## Zu erledigen
1 – Gib den Text über das Königreich Neapel von „Das Königreich Neapel“ bis einschließlich „seinem geistlichen Wahlmonarchen.“ wortgetreu wieder.
2 – Führe den Text über das Königreich Neapel bitte im Anschluss an seinen letzten Satz fort.

## Textabschnitt
·····
Das Königreich Neapel war ein Lehen der Kirche, das heißt, der Papst hatte als Oberherr sein Plazet zum Herrschaftswechsel zu erteilen. Doch dazu war Eugen IV., der Nachfolger Martins V., nicht ohne weiteres bereit. Ein so mächtiger Herrscher im Süden der Halbinsel musste – so seine Befürchtungen – das mühsam ausbalancierte Gleichgewicht zwischen den Hauptmächten empfindlich stören. Dazu gehörten außer Neapel die Republik Venedig mit ihren frisch eroberten Festlandbesitzungen im Nordosten, das Herzogtum Mailand unter der Familie Visconti, die Republik Florenz, die den nördlichen und zentralen Teil der Toskana beherrschte, sowie der Kirchenstaat unter seinem geistlichen Wahlmonarchen.
·····
Einträge aus einem Datensatz:
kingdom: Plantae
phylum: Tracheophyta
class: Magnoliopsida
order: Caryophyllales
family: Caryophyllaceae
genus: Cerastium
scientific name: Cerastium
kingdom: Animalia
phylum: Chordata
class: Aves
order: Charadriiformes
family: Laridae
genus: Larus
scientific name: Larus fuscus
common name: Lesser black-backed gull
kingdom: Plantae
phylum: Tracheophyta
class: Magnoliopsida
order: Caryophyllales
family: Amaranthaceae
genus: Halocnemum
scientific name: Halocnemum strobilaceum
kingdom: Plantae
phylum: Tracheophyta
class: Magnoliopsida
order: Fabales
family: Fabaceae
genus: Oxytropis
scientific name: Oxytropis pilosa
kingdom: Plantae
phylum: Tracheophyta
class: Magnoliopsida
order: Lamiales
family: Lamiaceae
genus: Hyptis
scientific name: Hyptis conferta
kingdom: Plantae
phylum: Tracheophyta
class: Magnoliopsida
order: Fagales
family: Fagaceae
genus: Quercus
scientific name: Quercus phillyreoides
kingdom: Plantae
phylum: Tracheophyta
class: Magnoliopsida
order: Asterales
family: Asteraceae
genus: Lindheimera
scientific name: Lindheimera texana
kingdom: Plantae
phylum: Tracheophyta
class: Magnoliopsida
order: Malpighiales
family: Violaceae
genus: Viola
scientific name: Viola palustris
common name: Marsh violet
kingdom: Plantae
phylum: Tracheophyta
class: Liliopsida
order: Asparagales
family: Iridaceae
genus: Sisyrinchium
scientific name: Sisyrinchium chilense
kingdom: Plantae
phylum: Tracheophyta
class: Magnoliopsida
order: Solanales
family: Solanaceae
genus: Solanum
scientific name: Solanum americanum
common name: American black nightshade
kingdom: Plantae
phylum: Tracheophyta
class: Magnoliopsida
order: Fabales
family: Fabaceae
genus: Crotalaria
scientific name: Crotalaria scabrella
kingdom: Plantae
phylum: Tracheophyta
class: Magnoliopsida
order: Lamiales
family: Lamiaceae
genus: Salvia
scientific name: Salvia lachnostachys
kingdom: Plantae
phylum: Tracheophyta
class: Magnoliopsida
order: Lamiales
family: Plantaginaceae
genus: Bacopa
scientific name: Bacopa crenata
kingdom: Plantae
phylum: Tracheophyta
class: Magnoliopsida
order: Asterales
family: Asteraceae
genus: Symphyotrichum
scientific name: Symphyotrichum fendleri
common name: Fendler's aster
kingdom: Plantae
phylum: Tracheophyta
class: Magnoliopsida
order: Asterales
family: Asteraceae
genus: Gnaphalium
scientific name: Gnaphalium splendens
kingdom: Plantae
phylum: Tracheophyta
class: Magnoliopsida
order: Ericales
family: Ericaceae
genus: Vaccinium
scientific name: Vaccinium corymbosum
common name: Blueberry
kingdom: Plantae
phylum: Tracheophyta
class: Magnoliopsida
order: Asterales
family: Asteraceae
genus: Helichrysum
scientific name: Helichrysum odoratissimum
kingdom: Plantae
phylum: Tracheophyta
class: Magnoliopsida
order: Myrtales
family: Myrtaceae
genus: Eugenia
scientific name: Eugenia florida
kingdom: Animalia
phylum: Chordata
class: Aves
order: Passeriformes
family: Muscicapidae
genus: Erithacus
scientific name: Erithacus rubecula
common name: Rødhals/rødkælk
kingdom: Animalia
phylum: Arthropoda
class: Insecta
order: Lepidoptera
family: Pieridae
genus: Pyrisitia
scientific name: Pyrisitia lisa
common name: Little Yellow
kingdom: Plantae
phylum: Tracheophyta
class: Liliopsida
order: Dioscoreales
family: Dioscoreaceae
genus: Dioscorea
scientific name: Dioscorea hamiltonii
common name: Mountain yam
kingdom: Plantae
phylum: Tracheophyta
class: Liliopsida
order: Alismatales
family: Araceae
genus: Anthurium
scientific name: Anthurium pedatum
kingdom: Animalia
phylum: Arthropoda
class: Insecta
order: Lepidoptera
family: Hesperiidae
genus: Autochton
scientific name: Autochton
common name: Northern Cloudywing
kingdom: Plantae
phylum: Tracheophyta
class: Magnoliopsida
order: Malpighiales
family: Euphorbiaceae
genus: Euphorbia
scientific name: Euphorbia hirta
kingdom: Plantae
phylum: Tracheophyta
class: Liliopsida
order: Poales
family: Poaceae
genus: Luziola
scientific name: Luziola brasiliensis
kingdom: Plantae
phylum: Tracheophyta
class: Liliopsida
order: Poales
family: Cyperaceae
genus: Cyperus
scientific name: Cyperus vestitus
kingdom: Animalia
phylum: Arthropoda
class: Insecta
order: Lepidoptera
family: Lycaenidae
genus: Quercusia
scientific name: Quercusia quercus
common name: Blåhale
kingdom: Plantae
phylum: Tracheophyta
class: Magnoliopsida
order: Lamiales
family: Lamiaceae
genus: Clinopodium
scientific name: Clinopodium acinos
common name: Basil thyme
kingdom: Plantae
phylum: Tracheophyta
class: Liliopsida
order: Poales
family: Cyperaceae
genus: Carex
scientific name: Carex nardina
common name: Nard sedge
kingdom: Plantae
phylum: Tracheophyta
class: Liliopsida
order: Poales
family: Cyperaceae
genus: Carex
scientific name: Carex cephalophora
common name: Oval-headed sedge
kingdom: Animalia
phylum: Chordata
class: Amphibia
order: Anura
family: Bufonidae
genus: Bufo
·····
## Antworten nacheinander
1 –
Das Königreich Neapel war ein Lehen der Kirche, das heißt, der Papst hatte als Oberherr sein Plazet zum Herrschaftswechsel zu erteilen. Doch dazu war Eugen IV., der Nachfolger Martins V., nicht ohne weiteres bereit. Ein so mächtiger Herrscher im Süden der Halbinsel musste – so seine Befürchtungen – das mühsam ausbalancierte Gleichgewicht zwischen den Hauptmächten empfindlich stören. Dazu gehörten außer Neapel die Republik Venedig mit ihren frisch eroberten Festlandbesitzungen im Nordosten, das Herzogtum Mailand unter der Familie Visconti, die Republik Florenz, die den nördlichen und zentralen Teil der Toskana beherrschte, sowie der Kirchenstaat unter seinem geistlichen Wahlmonarchen.

2 –
Nach schwierigen Verhandlungen gelang es Alonso de Borja, den Papst von seinem Widerstand gegen die aragonesische Nachfolge in Neapel abzubringen und zu einer wohlwollenden Neutralität zu bewegen. Damit hatte der Mann aus Játiva nicht nur seinem Herrn einen wichtigen Dienst erwiesen, sondern durch seine geschickte Verhandlungsführung auch in Rom Ansehen erworben. Einen ähnlichen Erfolg konnte der oberste Ratgeber des Königs in Neapel verbuchen, wo er einen Modus vivendi mit den führenden Baronen aushandelte. Als Gegenleistung für die Anerkennung von Alfonsos Königswürde verlangten diese mächtigen Feudalgeschlechter Bestandsgarantien für ihre weitgehend unumschränkte Herrschaft auf dem Lande. Dort sprachen sie nicht nur Recht, sondern zogen auch Steuern ein und stellten eigene Heere auf. An diese Vormachtstellung sollte auch der neue, ehrgeizige Monarch nicht rühren; überschritt er diese Grenze, musste er mit Aufständen rechnen. Auch bei dieser Vermittlung zwischen Herrscher und Eliten war de Borja erfolgreich. Die Barone konnten ihre Forderungen weitgehend durchsetzen, der König seinerseits behielt sich die Ernennung der wichtigsten Hof- und Verwaltungsämter vor und gewann eine unumschränkte Verherrlichungshoheit.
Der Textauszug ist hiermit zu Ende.